# Quoted passage
=== Section Start ===

5. Acknowledgement of Securities Laws Obligations. Each of the Buyers hereby acknowledges that it is aware (and the Representatives of the Buyers who receive Confidential Information will be made aware by the Buyers) of the restrictions under the federal securities laws imposed on a Person in possession of material nonpublic information concerning an issuer, including with respect to purchasing or selling securities of such issuer and the communication of such information to other Persons. Each of the Buyers agrees that neither it nor its Representatives nor any of their respective Affiliates will, and each of the Buyers agrees that it will not cause any third party to, use any data or information in contravention of such securities laws or any rules or regulations promulgated thereunder. Upon the request of the Buyers made at least five calendar days in advance of a Management Meeting, the Company will not disclose to the Buyers in such meeting any information that the Company, in its good faith determination, believes to be material non-public information; provided, however, that each of the Buyers acknowledges and reaffirms its obligations set forth in the Confidentiality Agreement and this Agreement, including with respect to its obligation not to purchase or sell securities of the Company in violation of applicable securities laws when it is in possession of material non-public information of the Company; and provided further, that each of the Buyers agrees that the Company shall have no liability arising out of its performance of its obligations under this sentence except to the extent that the Company shall have acted in bad faith.
BEP IV LLC
BEP Investors LLC
December 17, 2015
Page 7
6. Miscellaneous.
(a) Governing Law; Jurisdiction; Jury Trial. All questions concerning the construction, validity, enforcement and interpretation of this Agreement shall be governed by the internal Laws of the State of New York, without giving effect to any choice of law or conflict of law provision or rule (whether of the State of New York or any other jurisdictions) that would cause the application of the Laws of any jurisdictions other than the State of New York, or federal banking law. Each party hereby irrevocably submits to the exclusive jurisdiction of the state and federal courts sitting in the City of Sioux Falls, South Dakota, for the adjudication of any dispute hereunder or in connection herewith or with any transaction or matter contemplated hereby or discussed herein, and hereby irrevocably waives, and agrees not to assert in any suit, action or proceeding, any claim that it is not personally subject to the jurisdiction of any such court, that such suit, action or proceeding is brought in an inconvenient forum or that the venue of such suit, action or proceeding is improper. Each party hereby irrevocably waives personal service of process and consents to process being served in any such suit, action or proceeding by mailing a copy thereof to such party at the address for such notices to it under this Agreement and agrees that such service shall constitute good and sufficient service of process and notice thereof. Nothing contained herein shall be deemed to limit in any way any right to serve process in any manner permitted by Law. EACH PARTY HEREBY IRREVOCABLY WAIVES ANY RIGHT IT MAY HAVE, AND AGREES NOT TO REQUEST, A JURY TRIAL FOR THE ADJUDICATION OF ANY DISPUTE HEREUNDER OR IN CONNECTION WITH OR ARISING OUT OF THIS AGREEMENT OR ANY TRANSACTION CONTEMPLATED HEREBY.

=== Section End ===

# Input
=== Section Start ===

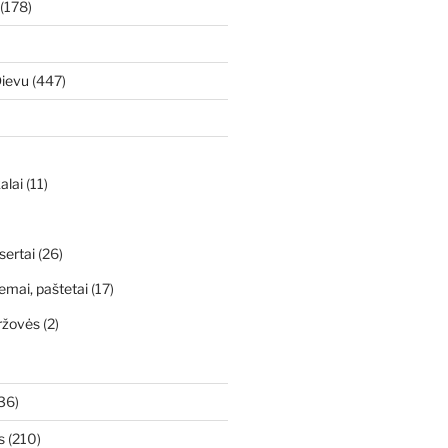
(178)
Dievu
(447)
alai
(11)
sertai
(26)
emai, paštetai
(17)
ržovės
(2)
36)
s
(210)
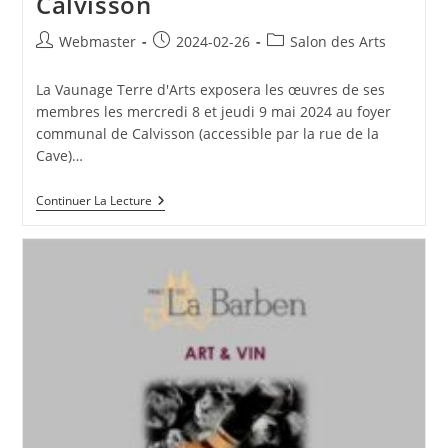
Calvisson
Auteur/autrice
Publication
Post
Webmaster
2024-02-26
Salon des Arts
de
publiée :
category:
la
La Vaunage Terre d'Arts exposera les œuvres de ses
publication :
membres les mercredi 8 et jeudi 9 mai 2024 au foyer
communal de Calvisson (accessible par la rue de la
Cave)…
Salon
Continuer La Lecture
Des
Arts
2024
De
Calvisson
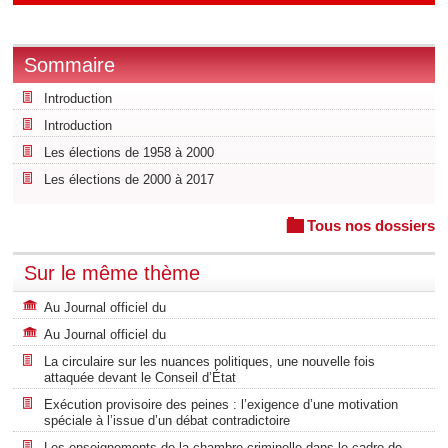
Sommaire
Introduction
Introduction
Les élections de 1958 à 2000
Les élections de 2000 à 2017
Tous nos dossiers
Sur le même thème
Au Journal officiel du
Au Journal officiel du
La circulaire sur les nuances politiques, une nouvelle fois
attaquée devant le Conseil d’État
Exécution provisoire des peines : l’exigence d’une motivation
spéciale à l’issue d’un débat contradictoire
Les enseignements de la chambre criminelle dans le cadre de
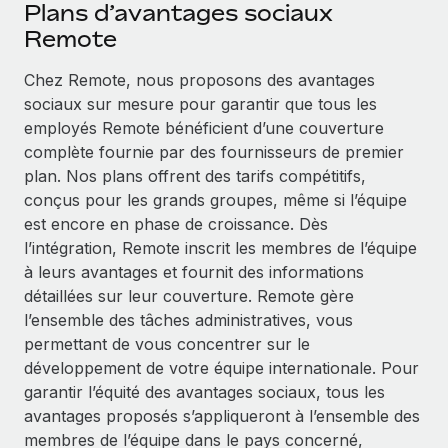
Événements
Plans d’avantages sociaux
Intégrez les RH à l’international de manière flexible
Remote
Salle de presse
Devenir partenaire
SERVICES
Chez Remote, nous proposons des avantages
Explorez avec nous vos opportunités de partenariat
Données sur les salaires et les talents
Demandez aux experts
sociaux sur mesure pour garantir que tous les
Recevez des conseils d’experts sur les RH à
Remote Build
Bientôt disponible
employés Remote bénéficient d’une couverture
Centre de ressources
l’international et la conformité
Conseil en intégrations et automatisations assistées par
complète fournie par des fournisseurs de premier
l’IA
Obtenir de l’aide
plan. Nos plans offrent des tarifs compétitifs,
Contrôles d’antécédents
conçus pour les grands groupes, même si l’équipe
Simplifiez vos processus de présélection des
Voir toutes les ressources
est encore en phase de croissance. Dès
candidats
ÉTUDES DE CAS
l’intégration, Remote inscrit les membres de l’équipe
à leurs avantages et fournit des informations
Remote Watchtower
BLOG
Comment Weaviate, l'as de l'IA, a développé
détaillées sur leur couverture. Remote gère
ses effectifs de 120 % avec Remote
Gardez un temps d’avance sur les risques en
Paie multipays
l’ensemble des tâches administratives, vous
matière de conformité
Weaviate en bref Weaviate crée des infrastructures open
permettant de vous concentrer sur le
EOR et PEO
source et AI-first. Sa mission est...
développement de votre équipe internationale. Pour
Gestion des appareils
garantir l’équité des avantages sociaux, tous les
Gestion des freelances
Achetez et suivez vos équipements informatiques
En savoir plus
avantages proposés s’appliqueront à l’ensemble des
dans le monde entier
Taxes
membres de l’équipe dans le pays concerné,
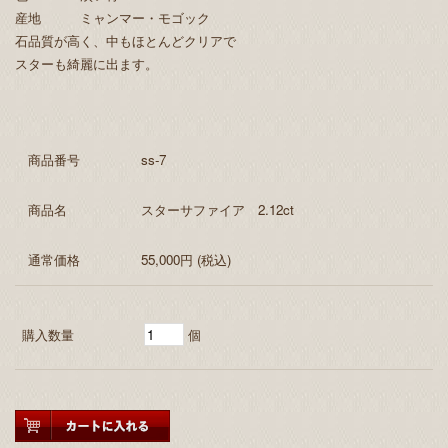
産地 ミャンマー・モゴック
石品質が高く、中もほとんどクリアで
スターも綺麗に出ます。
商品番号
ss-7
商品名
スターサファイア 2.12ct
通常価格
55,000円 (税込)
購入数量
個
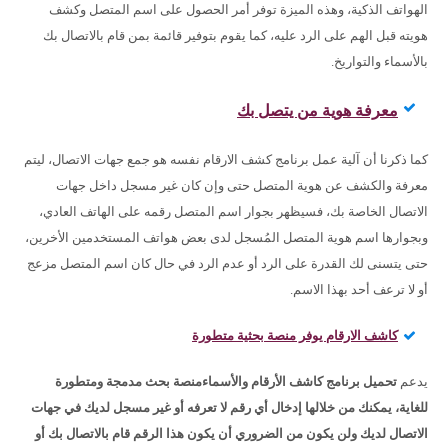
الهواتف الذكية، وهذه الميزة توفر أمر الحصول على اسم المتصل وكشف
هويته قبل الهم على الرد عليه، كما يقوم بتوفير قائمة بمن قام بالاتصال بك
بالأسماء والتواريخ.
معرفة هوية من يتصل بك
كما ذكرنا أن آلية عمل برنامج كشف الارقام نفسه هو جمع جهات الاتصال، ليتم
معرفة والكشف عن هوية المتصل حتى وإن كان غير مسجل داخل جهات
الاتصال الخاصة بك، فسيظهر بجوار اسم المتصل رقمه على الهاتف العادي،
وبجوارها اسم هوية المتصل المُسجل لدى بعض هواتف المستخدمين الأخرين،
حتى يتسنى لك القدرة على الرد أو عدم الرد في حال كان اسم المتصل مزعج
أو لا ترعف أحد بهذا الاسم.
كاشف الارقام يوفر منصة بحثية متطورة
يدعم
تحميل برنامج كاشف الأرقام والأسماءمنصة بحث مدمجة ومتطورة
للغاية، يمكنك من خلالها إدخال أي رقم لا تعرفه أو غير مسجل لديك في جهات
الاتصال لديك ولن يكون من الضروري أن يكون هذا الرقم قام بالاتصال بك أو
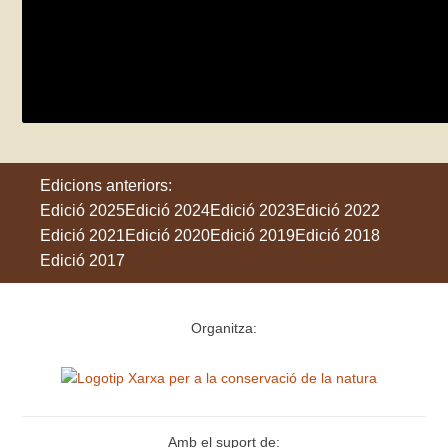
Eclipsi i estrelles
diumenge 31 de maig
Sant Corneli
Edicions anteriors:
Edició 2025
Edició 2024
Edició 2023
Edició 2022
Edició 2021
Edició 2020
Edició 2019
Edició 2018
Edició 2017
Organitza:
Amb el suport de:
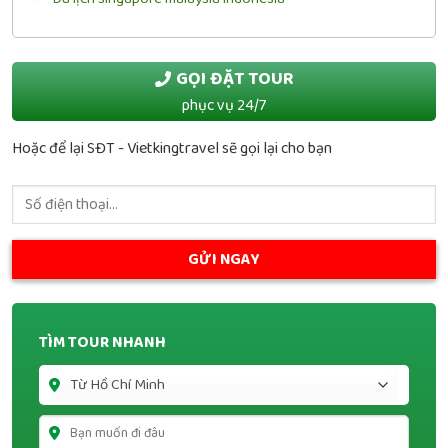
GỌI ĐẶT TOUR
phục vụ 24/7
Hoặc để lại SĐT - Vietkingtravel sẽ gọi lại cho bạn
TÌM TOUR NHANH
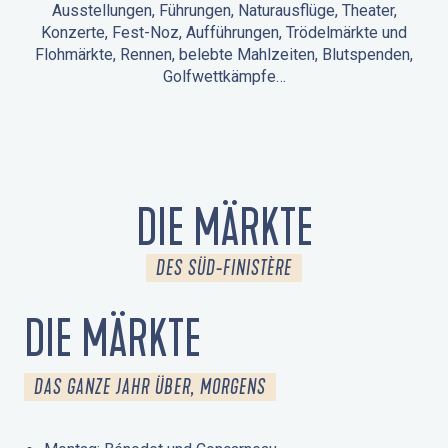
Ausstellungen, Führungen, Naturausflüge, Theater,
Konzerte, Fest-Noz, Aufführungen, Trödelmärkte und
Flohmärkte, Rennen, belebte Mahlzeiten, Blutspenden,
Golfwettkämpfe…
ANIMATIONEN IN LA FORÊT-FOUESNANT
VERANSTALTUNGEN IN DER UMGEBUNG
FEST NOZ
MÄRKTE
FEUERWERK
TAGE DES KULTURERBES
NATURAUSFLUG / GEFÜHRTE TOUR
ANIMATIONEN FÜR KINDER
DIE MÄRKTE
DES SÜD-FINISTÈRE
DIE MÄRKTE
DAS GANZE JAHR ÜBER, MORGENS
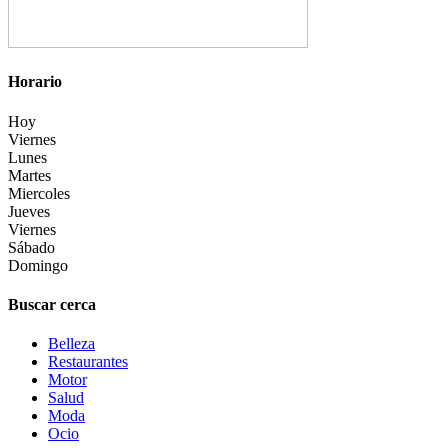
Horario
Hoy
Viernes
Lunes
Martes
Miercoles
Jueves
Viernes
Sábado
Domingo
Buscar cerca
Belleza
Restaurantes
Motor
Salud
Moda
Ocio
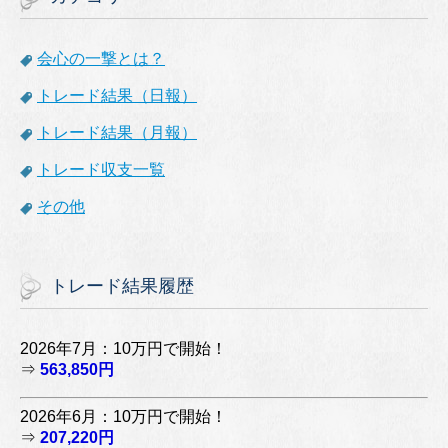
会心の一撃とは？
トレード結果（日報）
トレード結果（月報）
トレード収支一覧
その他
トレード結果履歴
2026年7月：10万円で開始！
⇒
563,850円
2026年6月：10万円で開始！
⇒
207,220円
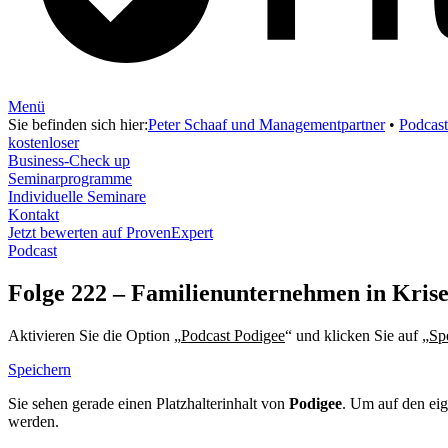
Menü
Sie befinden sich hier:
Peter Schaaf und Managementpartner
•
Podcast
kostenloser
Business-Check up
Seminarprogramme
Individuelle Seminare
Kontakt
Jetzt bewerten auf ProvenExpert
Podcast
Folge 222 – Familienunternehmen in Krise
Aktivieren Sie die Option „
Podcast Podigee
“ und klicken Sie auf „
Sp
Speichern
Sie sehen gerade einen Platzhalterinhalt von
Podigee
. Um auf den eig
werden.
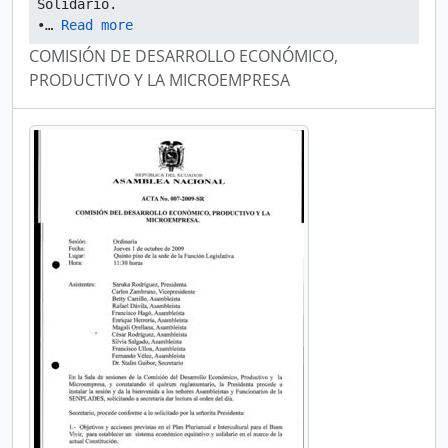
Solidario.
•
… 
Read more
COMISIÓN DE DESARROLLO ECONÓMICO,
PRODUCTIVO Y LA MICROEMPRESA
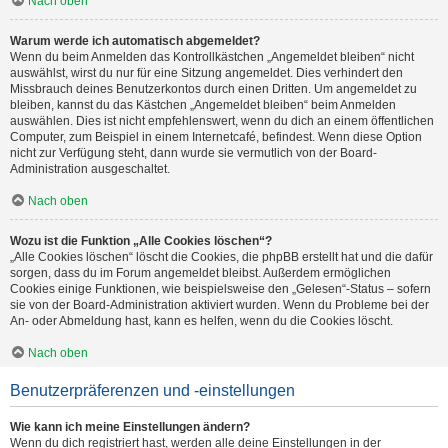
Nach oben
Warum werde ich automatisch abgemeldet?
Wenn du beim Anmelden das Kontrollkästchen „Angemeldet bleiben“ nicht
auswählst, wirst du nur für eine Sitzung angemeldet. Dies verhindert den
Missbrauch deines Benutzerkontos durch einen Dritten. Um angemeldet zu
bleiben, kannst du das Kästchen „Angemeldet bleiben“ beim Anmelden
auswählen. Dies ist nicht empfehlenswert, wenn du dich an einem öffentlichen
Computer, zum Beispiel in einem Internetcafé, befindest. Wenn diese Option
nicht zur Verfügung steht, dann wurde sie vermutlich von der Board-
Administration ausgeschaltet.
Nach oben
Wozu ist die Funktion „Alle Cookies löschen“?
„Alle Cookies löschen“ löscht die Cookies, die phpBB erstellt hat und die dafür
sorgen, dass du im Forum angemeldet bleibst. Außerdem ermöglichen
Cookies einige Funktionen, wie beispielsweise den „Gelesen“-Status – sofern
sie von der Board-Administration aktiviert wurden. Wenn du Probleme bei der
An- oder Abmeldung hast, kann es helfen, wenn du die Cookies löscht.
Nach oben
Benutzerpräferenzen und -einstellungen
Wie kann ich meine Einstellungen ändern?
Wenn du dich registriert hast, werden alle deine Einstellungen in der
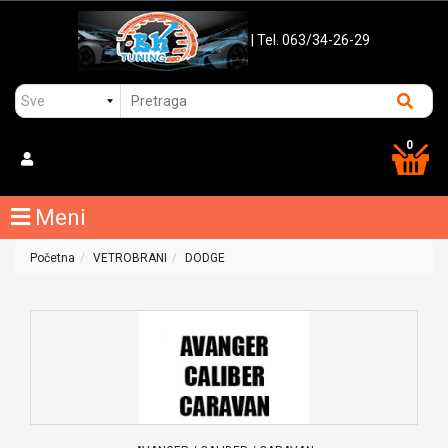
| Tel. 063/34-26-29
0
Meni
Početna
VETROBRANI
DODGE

=== Section End ===

# Questions on the material
a) From the records, set down the lines starting with the line containing "GỌI ĐẶT TOUR" and going on through the line containing "TÌM TOUR NHANH", copying each one without changes.
b) Take the agreement covering securities law obligations and governing law further, starting right after its final sentence.

# Numbered responses
a)
GỌI ĐẶT TOUR
phục vụ 24/7
Hoặc để lại SĐT - Vietkingtravel sẽ gọi lại cho bạn
TÌM TOUR NHANH

b)
(b) Counterparts. This Agreement may be executed in one or more identical counterparts, all of which shall be considered one and the same agreement and shall become effective when counterparts have been signed by each party and delivered to the other party; provided, that a facsimile or electronic (i.e., “PDF”) signature shall be considered due execution and shall be binding upon the signatory thereto with the same force and effect as if the signature were an original.
(c) Notices. All notices to be delivered hereunder shall be delivered in accordance with Section 9(g) of the Purchase Agreement.
(d) Headings. The headings of this Agreement are for convenience of reference and shall not form part of, or affect the interpretation of, this Agreement.
(e) Severability. If any provision of this Agreement shall be invalid or unenforceable in any jurisdiction, such invalidity or unenforceability shall not affect the validity or enforceability of the remainder of this Agreement in that jurisdiction or the validity or enforceability of any provision of this Agreement in any other jurisdiction.
(f) Complete Agreement. This Agreement embodies the complete agreement and understanding among the parties hereto with respect to the subject matter hereof and supersedes and preempts any prior understandings, agreements or representations by or among the parties, written or oral, which may have related to the subject matter hereof in any way. For the avoidance of doubt, notwithstanding the entry into this agreement by the parties hereto, the Original Investor Rights Agreement shall remain in full force and effect in accordance with its terms.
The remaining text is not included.